Even when a jail term is just 8 or 9 weeks, “that's adequate time to get them started,” said Ms. Hrouda, an instructor in the psychiatry department and a researcher in the Dual Disorders Research Program at Case Western Reserve University, in Cleveland.

Ms. Hrouda and colleague Kathleen Farkas, Ph.D., studied 198 women incarcerated in the Cuyahoga County Corrections Center. Participants were selected from a list of inmates who had received mental health services, as well as from the facility's general population. The study was funded by the National Institute on Drug Abuse.

Three trained interviewers conducted face-to-face interviews with participants, lasting an average of 3 hours. Ages of subjects ranged from 19 to 61 years, with an average age of 35; 54% were African American, 29% were white, and 17% were Hispanic, biracial, or of another race.

At the time of the interview, subjects had been incarcerated an average of 9 weeks; time in the facility ranged from 1 to 55 weeks. Most offenses were drug-related, followed by thefts, violent crimes, other crimes, and then parole violations.

Sixty-nine percent of respondents met the criteria for major depressive disorder; 60% were positive for posttraumatic stress disorder, and 30% had generalized anxiety disorder. As for substance use issues, 77% screened positive for cocaine dependence, 67% for alcohol dependence, and 40% for marijuana dependence.

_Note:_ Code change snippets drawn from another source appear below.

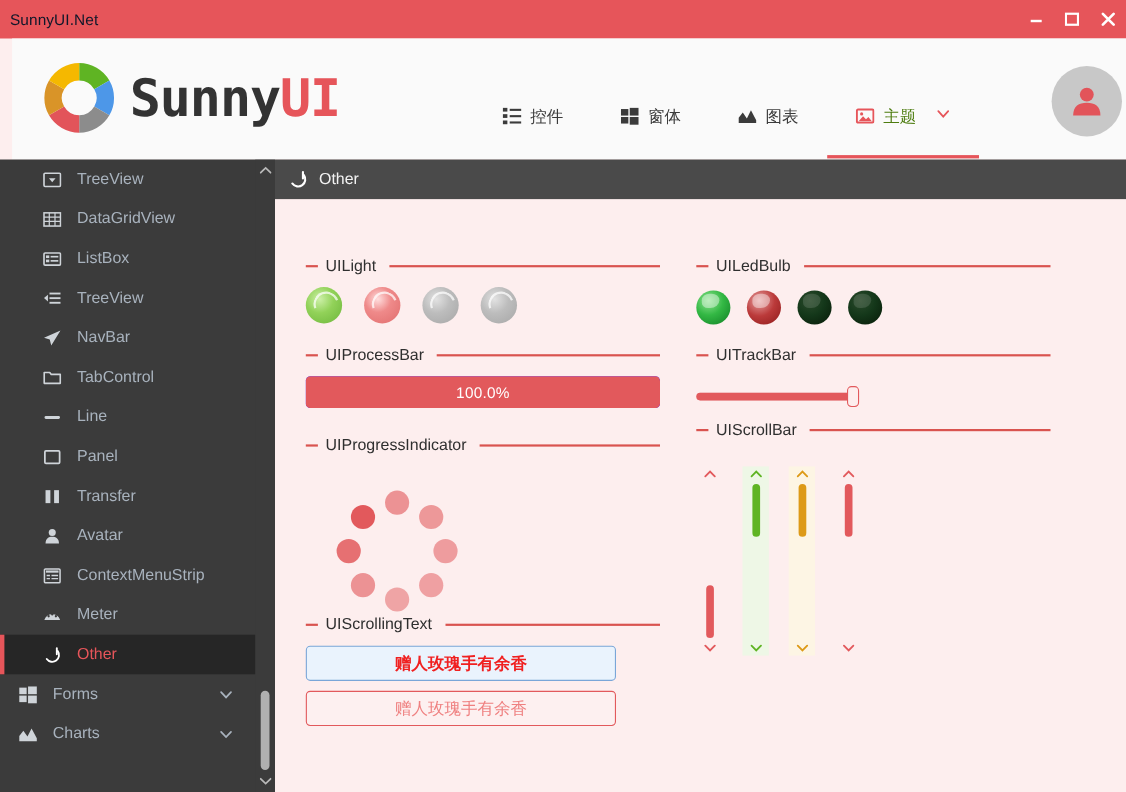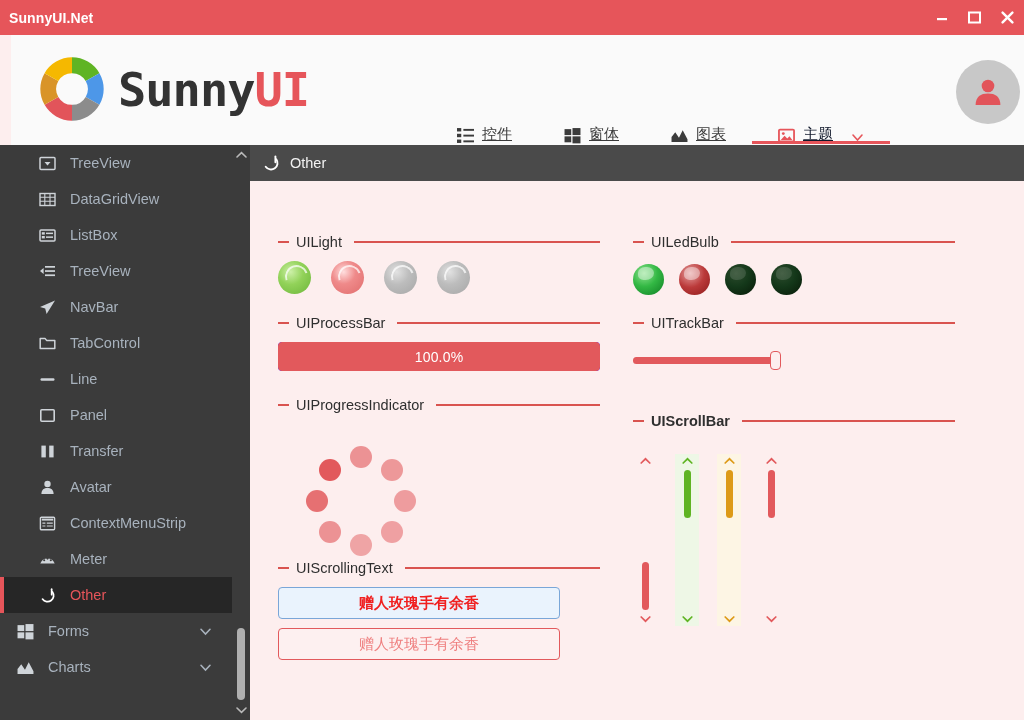--- a/index.html
+++ b/index.html
@@ -10,21 +10,21 @@
     background: #fdeeee;
   }
 
   
   .titlebar {
     position: absolute; left: 0; top: 0; width: 1024px; height: 35px;
     background: #e6555a;
     display: flex; align-items: center;
   }
   .titlebar-text {
-    color: #ffffff; font-size: 14px; padding-left: 9px; letter-spacing: .1px; font-weight: bold;
+    color: #0f172a; font-size: 14px; padding-left: 9px; letter-spacing: .1px;
   }
   .win-buttons {
     position: absolute; right: 0; top: 0; height: 35px;
     display: flex; align-items: center;
   }
   .win-btn {
     width: 33px; height: 35px; display: flex; align-items: center; justify-content: center;
     color: #fff;
   }
   .win-btn svg { display: block; }
@@ -45,27 +45,26 @@
     line-height: 1;
   }
   .logo-text .dark { color: #333333; }
   .logo-text .red  { color: #e6555a; }
 
   .nav {
     position: absolute; left: 420px; top: 62px;
     display: flex; align-items: flex-start; height: 48px;
   }
   .nav-item {
-    display: flex; align-items: flex-end; gap: 8px;
+    display: flex; align-items: flex-start; gap: 8px;
     height: 47px; padding: 0 26px;
     font-size: 15px; color: #3b3b3b;
     position: relative;
-    text-decoration: underline;
-  }
-  .nav-item.active { color: #0f172a; }
+  }
+  .nav-item.active { color: #4d7c0f; }
   .nav-item.active::after {
     content: ""; position: absolute; left: 0; right: 0; bottom: 0;
     height: 3px; background: #e6555a;
   }
   .nav-ico { width: 17px; height: 17px; display: block; }
   .nav-caret { margin-left: 10px; width: 13px; height: 13px; display:block; }
 
   .avatar-circle {
     position: absolute; right: 15px; top: 25px;
     width: 64px; height: 64px; border-radius: 50%;
@@ -610,21 +609,21 @@
         </div>
         <div class="gbox-body" style="padding-top:5px;">
           <div class="trackbar">
             <div class="tb-rail"></div>
             <div class="tb-fill" id="tb-fill" style="width: 142.5px; background: rgb(226, 89, 92);"></div>
             <div class="tb-thumb" id="tb-thumb" style="left: 137px;"></div>
           </div>
         </div>
       </div>
 
-      <div class="gbox" style="top:231px; left:0; width:322px;font-weight:bold;">
+      <div class="gbox" style="top:201px; left:0; width:322px;">
         <div class="gbox-head">
           <span class="gbox-dash"></span>
           <span class="gbox-label">UIScrollBar</span>
           <span class="gbox-rule"></span>
         </div>
         <div class="gbox-body" style="padding-top:14px;">
           <div class="scrollbars" id="scrollbars">
               <div class="sb" style="left: 0px; background: transparent;">
                 <div class="sb-arrow up" style="color: rgb(226, 89, 92);">
                   <svg width="11" height="8" viewBox="0 0 11 8">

More than three-fourths of respondents had both mental health disorders and substance use disorders, while 16% had only substance use problems, and 3% had only mental health issues, Ms. Hrouda said.

One striking finding of the study was the amount of social support respondents said they had, she noted. Subjects reported “moderate” levels of social support—an average of 28 on a scale of 0–48. “It could be an artifact of measurement” or just a difference between their perception of their support levels versus how much support they actually have, Ms. Hrouda noted.

When it comes to barriers to either substance abuse or mental health treatment, the most frequent barriers identified were not having health insurance, not being able to pay for treatment, and having to wait for an opening because the program was full. But despite these similarities, there were also differences in perceived barriers to the two types of treatment, Ms. Hrouda said.

For instance, many of the barriers involved in getting substance abuse treatment were patient-related: no health insurance, inability to pay out of pocket, inability to stay clean, lack of follow-up care, and seeing substance abuse as a personal weakness.

Barriers to mental health care, on the other hand, were more system-related: waiting for an opening in the program, no transportation, or not knowing the location of the treatment facility.

Another frequently mentioned treatment barrier was fear of losing custody of children.

The fact these barriers existed was a shame, since many inmates showed a readiness to accept treatment, Ms. Hrouda said. According to their scores on the Stages of Change Readiness and Treatment Eagerness Scale (SOCRATES), 5% of respondents were ambivalent about treatment, while 65% recognized they had a problem needing treatment, and 30% were taking steps to get help.

“This is not surprising, since they are in a controlled setting where they are clean, and they also are experiencing the consequences of [their actions],” she said.